Looking at the Rosé wines of Provence and Elsewhere
Blind Tasting of Top Rosés at Thomas Pink of Jermyn Street, London
A great location for a tasting, surrounded by expensive shirts, ties and cufflinks!
Fox in the red hunting jacket known as a Pink jacket after the tailor This was a fascinating tasting of twenty rosés selected from around the world - New Zealand, Australia, Italy and France, all selected because they are highly regarded. So, technically, all of the wines should have achieved high scores. Admittedly, when wines of such different styles are tasted side by side, some will appeal more than others, so the scores do not necessarily reflect the quality, but rather which style is most attractive to each taster - so it will be fascinating to see the results when they are compiled by Richard Bampfield MW.

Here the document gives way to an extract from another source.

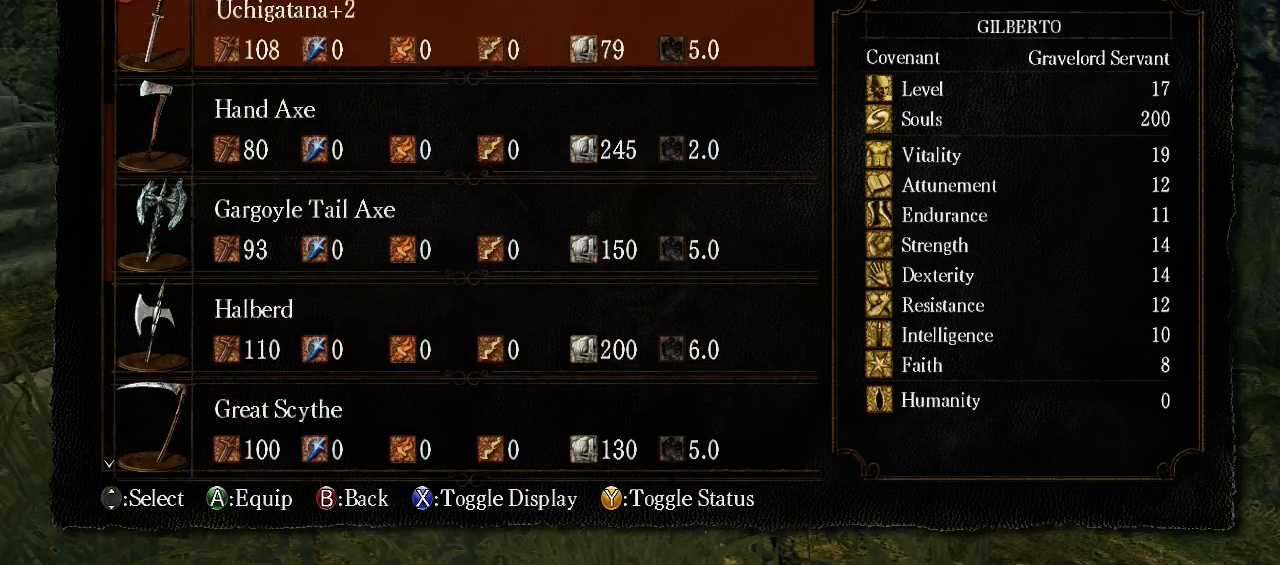
{"buttons": ["B"], "left_stick": "center", "right_stick": "center", "events": [[267, "B", "down"], [333, "B", "up"], [400, "B", "down"]]}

Richard Bampfield MW In summary, I would say the rosés I liked most had fresh vibrant fruit (usually red or black depending on the variety), such as Pascal Jolivet, Clos Canarelli, Chene Bleu, Ca dei Frati's Rosa dei Frati and Charles Melton's Rose of Virginia, matched with a fresh acidity (preferably not too much grapefruit), as in Clos Canerelli, Domaine Ott's Clos Mireille, Guado al Tasso's Scalabroni Rosato. But I also like the creamy, toasty/leesy character (André Dezat, Ch Brown, Domaine de la Source, Ca dei Frati) giving the wine a bit more complexity – maybe more of a gastronomic wine and not a poolside rosé. Some roses seem to have mixed up weight with gastronomic or serious style – both Chateau d’Esclans and Chateau d'Esclan's Whispering Angel and Mordorée's La Dame Rousse – ended up being too chunky and clunky for me. Tannins in a rosé do not seem to work for me and it was interesting that the two from the Barossa Valley had a touch of tannin, which combined with the darker colour suggests a touch too long skin contact and the use of darker more tannic varieties. The depth of colour is not something I would judge a wine on – although the Léoube and Chene Bleu were possibly a touch too pale in comparison to the others – but I do know that in Provence that paleness is highly sought after. Little varietal character seems to show other than the fresh leafy green character of Cabernet or if the variety is too dark and tannic. Altogether, a rosé, for me, should be fruity and even a touch floral, fresh and clean, some complexity and weight, but not so heavy and chunky that it loses any finesse.